- **Aim of the exercise**
An exact copy of the data is needed, one that excludes all pictures.

[Opening Data shown section]

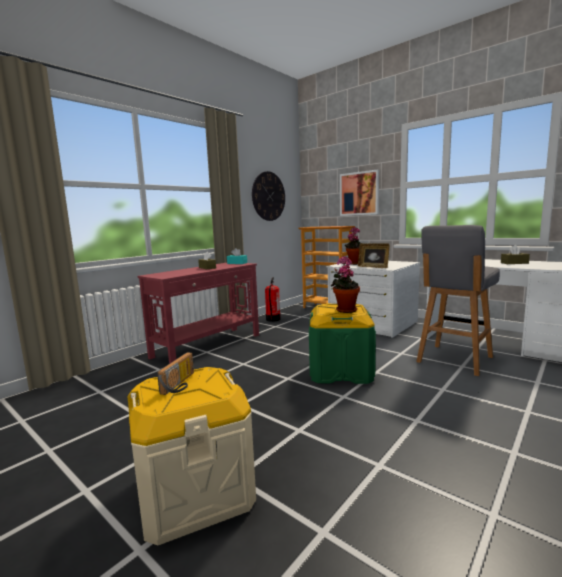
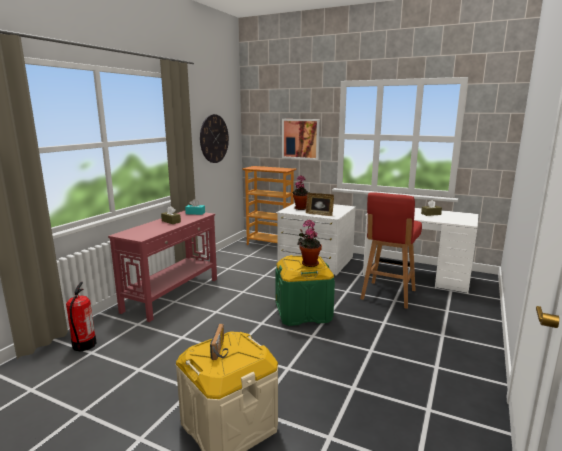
camera: 15 degrees left, 5 degrees up
fire extinguisher [265,277,281,322] -> fire extinguisher moved to [66,282,97,351]
grey stool [416,225,500,376] -> red stool [360,192,422,309]

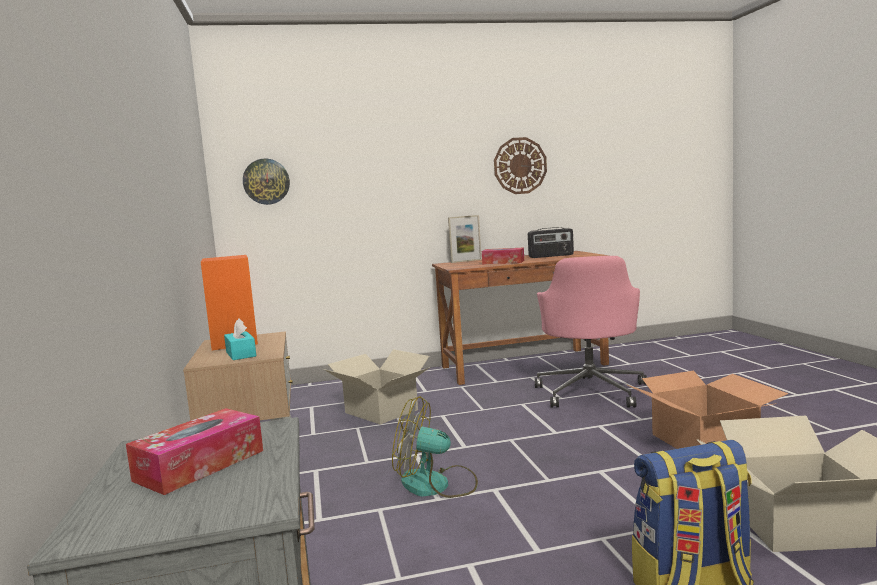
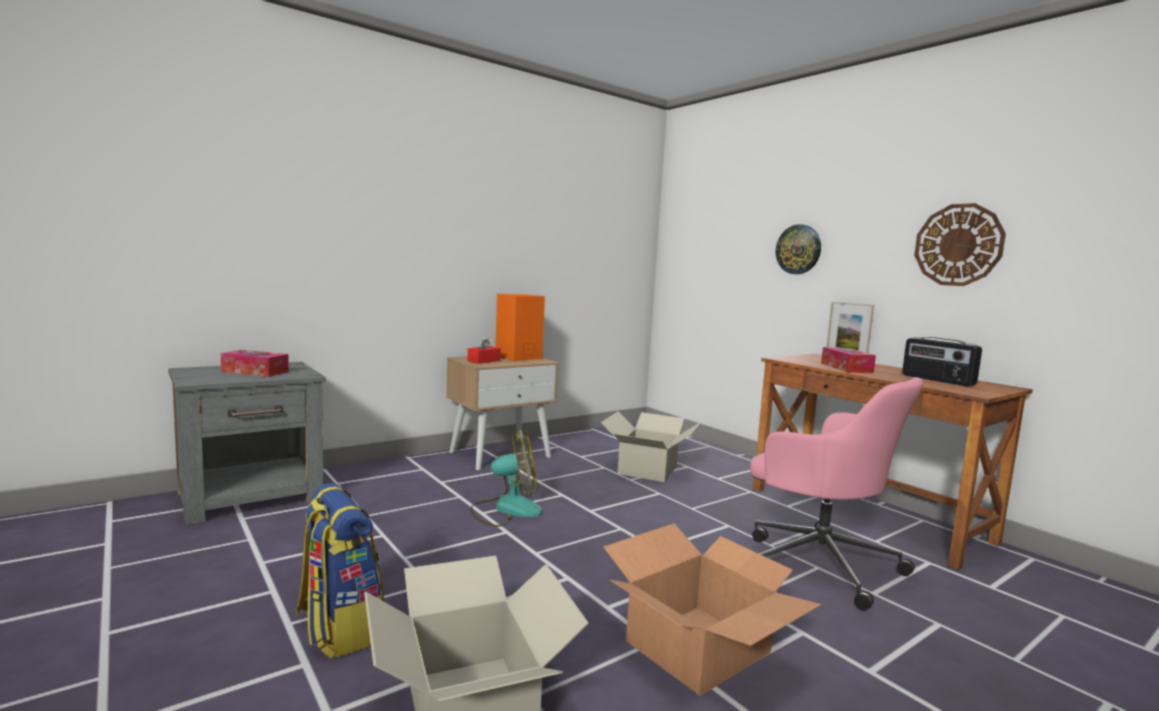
camera: 65 degrees right, 0 degrees up
turquoise tissue box [224,318,256,360] -> red tissue box [467,336,501,364]
wall clock [243,159,290,205] -> wall clock moved to [776,224,821,274]
fan [392,396,478,498] -> fan turned 90 degrees clockwise [470,428,542,527]
pink office chair [535,256,647,407] -> pink office chair turned 120 degrees counterclockwise [750,377,923,611]

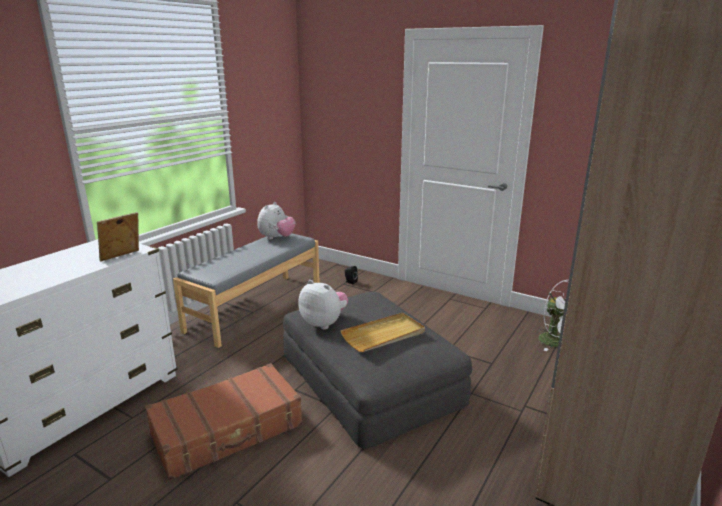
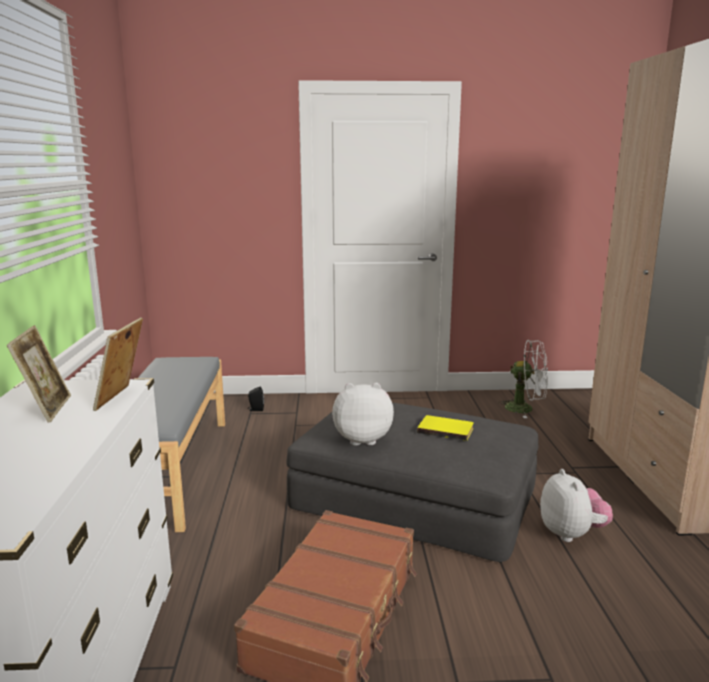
camera: 35 degrees left, 5 degrees down
plush toy [258,202,295,240] -> plush toy moved to [540,469,613,542]
beige tray [340,313,425,352] -> yellow book [417,415,474,441]
none -> picture frame [7,325,71,423]

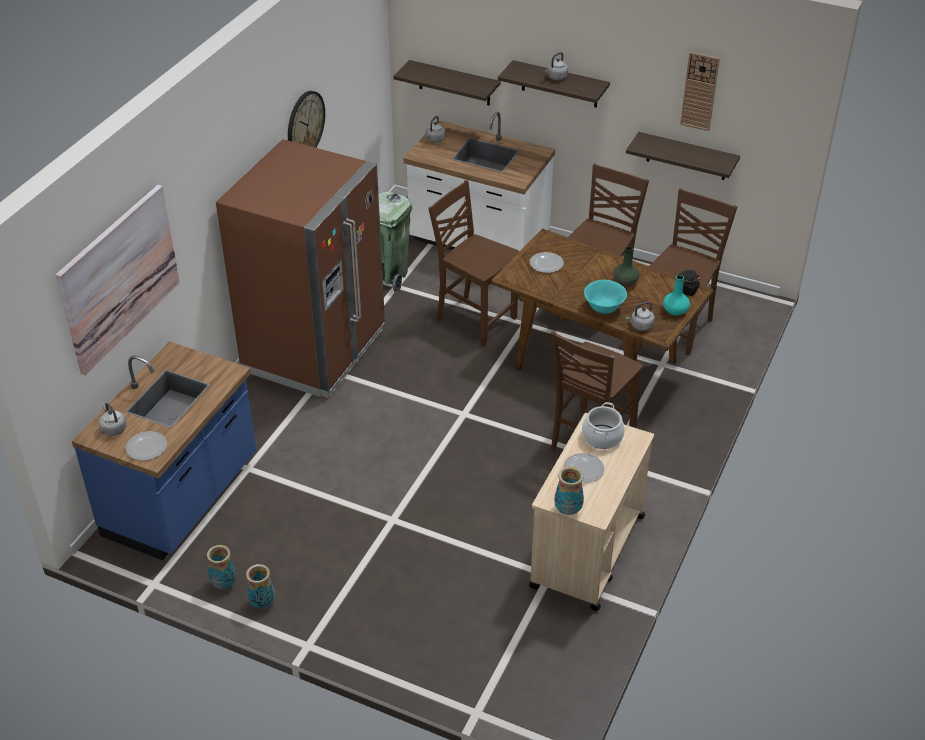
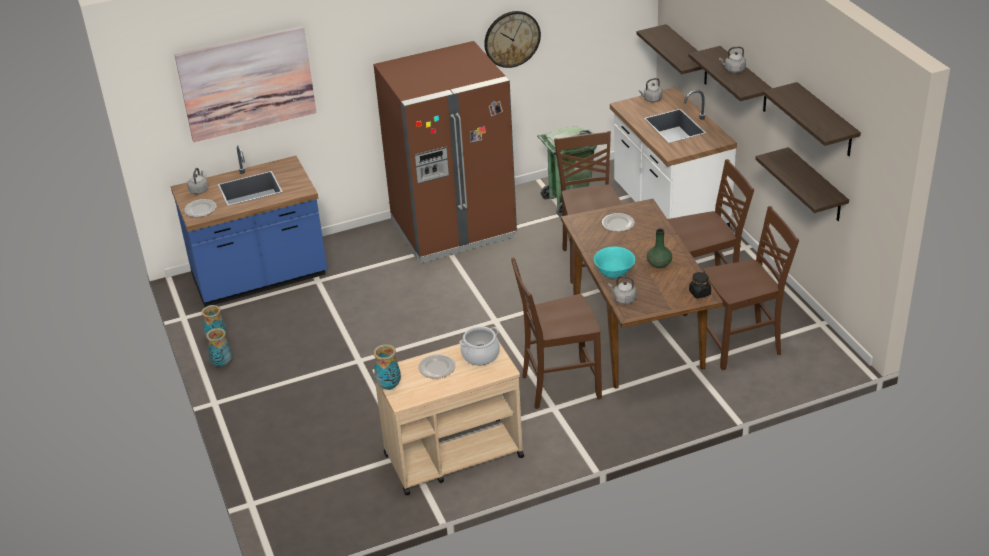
camera: 45 degrees right, 5 degrees down
turquoise vase [663,275,690,316] -> none
wall clock [680,52,720,131] -> shelf [763,82,861,156]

[Closing Data shown section]

- **Task output**
camera: 15 degrees left, 5 degrees up
fire extinguisher [265,277,281,322] -> fire extinguisher moved to [66,282,97,351]
grey stool [416,225,500,376] -> red stool [360,192,422,309]

camera: 65 degrees right, 0 degrees up
turquoise tissue box [224,318,256,360] -> red tissue box [467,336,501,364]
wall clock [243,159,290,205] -> wall clock moved to [776,224,821,274]
fan [392,396,478,498] -> fan turned 90 degrees clockwise [470,428,542,527]
pink office chair [535,256,647,407] -> pink office chair turned 120 degrees counterclockwise [750,377,923,611]

camera: 35 degrees left, 5 degrees down
plush toy [258,202,295,240] -> plush toy moved to [540,469,613,542]
beige tray [340,313,425,352] -> yellow book [417,415,474,441]
none -> picture frame [7,325,71,423]

camera: 45 degrees right, 5 degrees down
turquoise vase [663,275,690,316] -> none
wall clock [680,52,720,131] -> shelf [763,82,861,156]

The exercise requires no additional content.